Nagamine was quoted by NHK as saying during the meeting in Abe’s office, “I will make utmost efforts to fulfill the present task,” indicating he will try to ensure the current and next Korean governments carry out the obligations under the deal struck on Dec. 28, 2015, and get the statue removed.

Under the deal, Tokyo apologized and agreed to provide 1 billion yen ($8.9 million) for the creation of a foundation aimed at helping the victims, euphemistically called “comfort women.” They also agreed to resolve the rift over the wartime atrocity “once and for all.”

Nagamine is expected to come back to Seoul, along with the Japanese Consul General in Busan Yasuhiro Morimoto, who was also recalled over the statue dispute.

Tokyo claimed that the statue built before its consulate, along with another one standing in front of its embassy in Seoul, runs counter to the Seoul-Tokyo deal, while Seoul has called for an appropriate solution to the dispute over the statue but veered off from making a promise to get it removed or moved to another place, saying that it is not in its purview to do so since the statue was built by civic groups.

Asked about how he will demand Seoul implement the deal, Nagamine said he is arranging a meeting to hold talks with Korean Prime Minister Hwang Kyo-ahn, who is also acting president, about the issue.

Nagamine said prior to his meeting with Abe he paid a courtesy call on Japanese Chief Cabinet Secretary Yoshihide Suga, who instructed him to make every effort to demand the next Korean government inherit the 2015 deal.

The next Korea government that is set to be launched next month should observe the deal, Suga told a press conference earlier in the day.

Korea is set to hold a presidential election on May 9 following the impeachment of former President Park Geun-hye. Some major presidential candidates have hinted at renegotiating the deal.

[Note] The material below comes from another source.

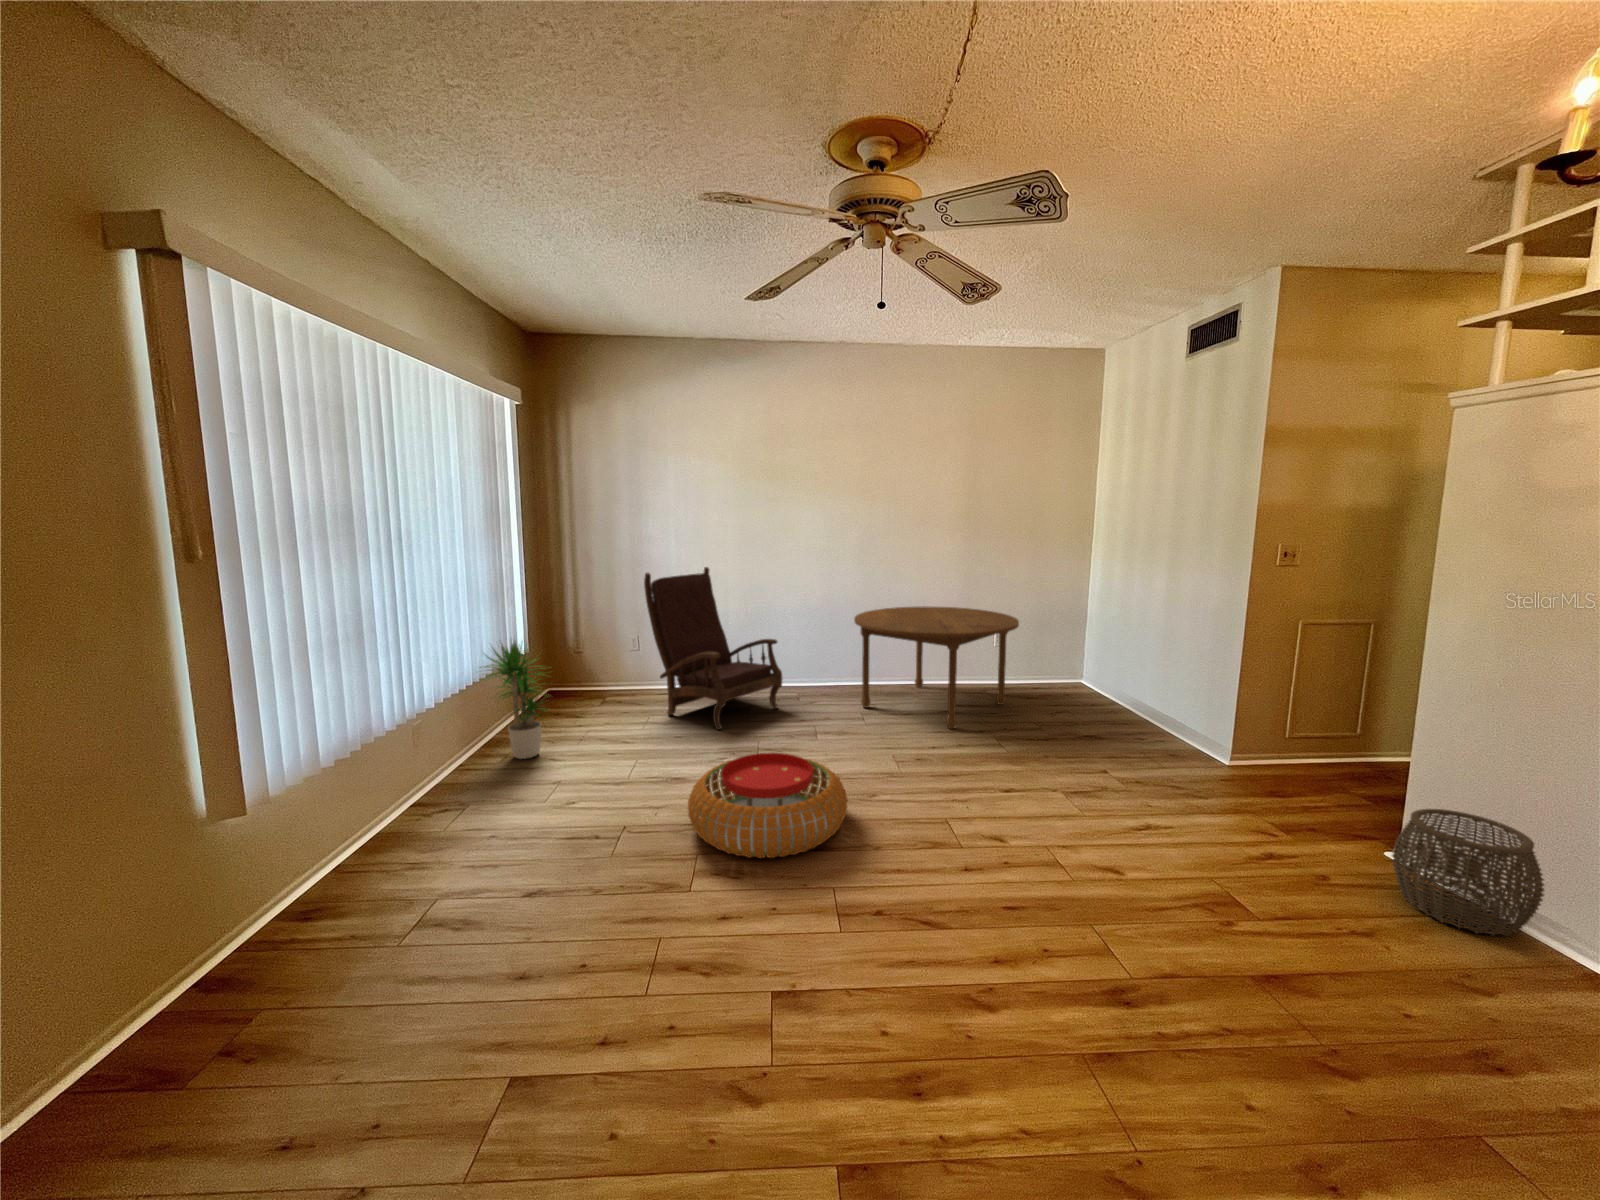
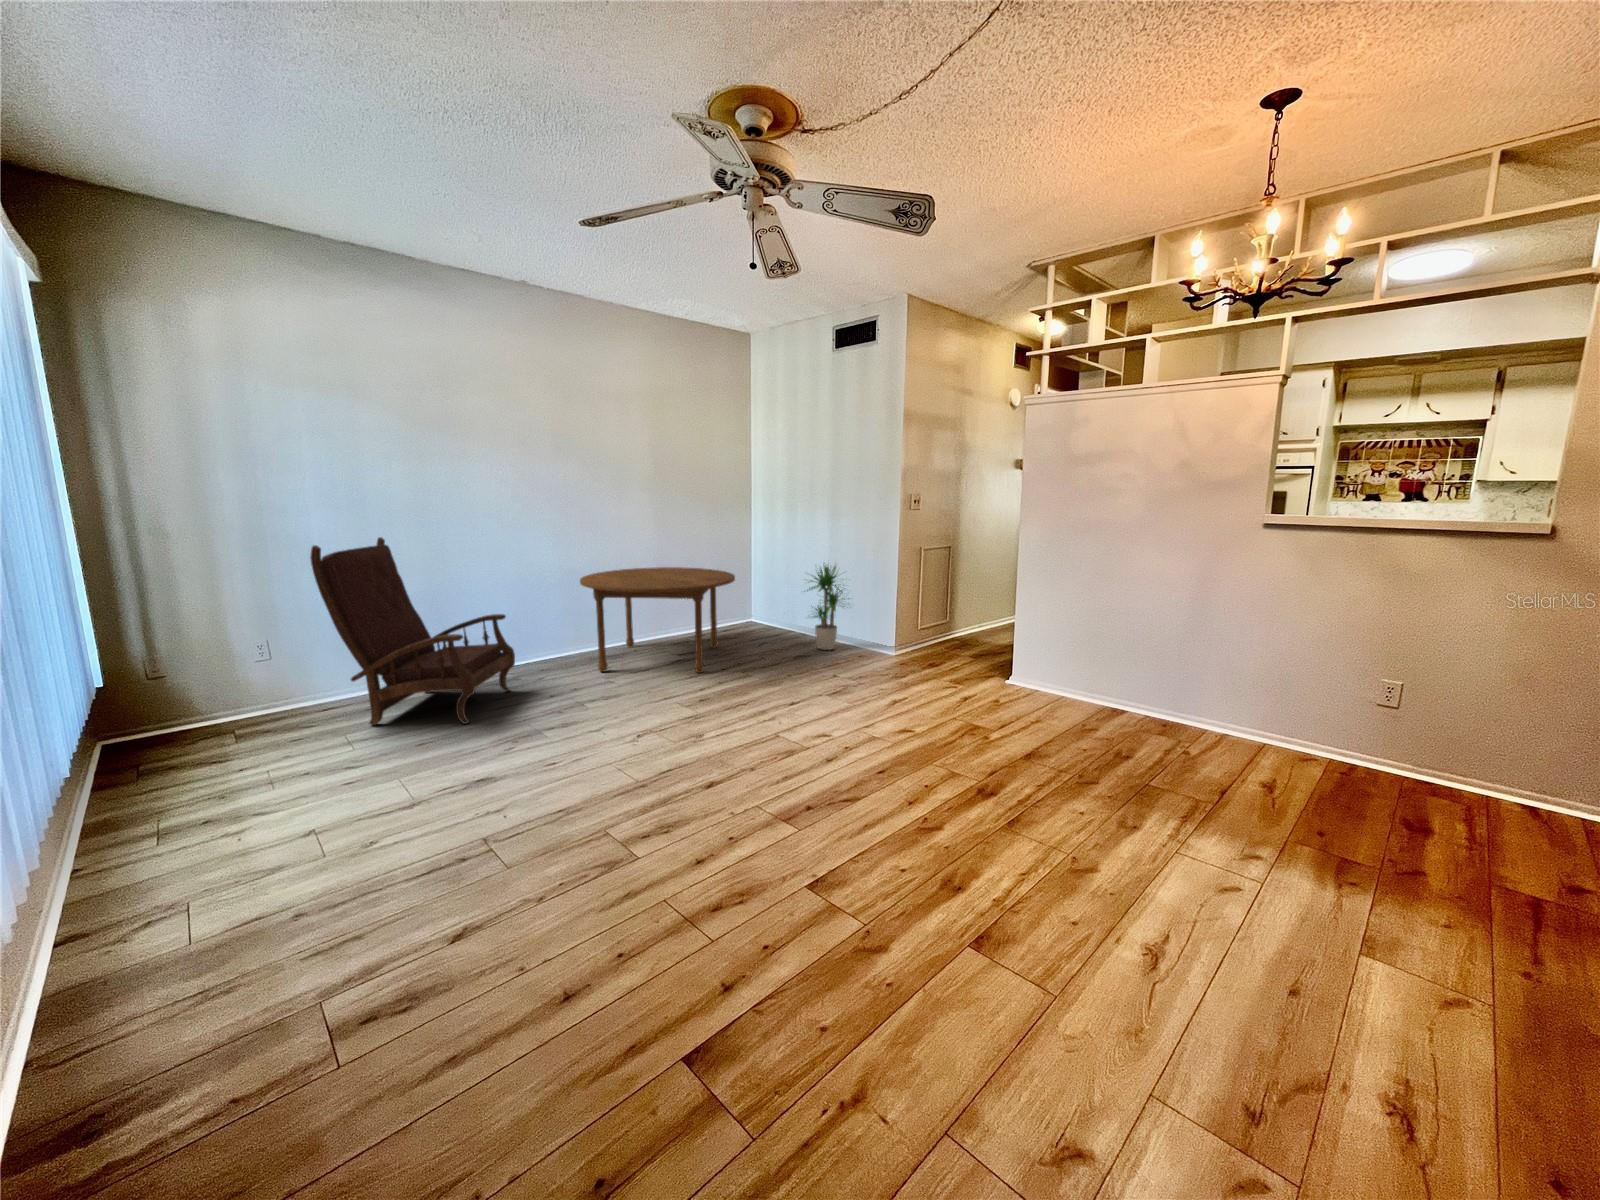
potted plant: present [480,642,548,759] -> present [804,565,845,650]
pouf: present [688,753,847,858] -> none [554,712,721,817]
woven basket: present [1392,809,1545,936] -> none [1019,648,1082,708]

Critics in Seoul demand the cancellation of the accord, saying that the Japanese government still refuses to recognize its legal responsibility and denied the women were forcefully recruited to front-line military brothels. The deal was reached also without consultation with the victims, they said.

Historians estimate that up to 200,000 women, mostly from Korea, were forced to work in front-line brothels for Japanese troops during World War II. Around 40 surviving Korean victims are mostly in their late 80s.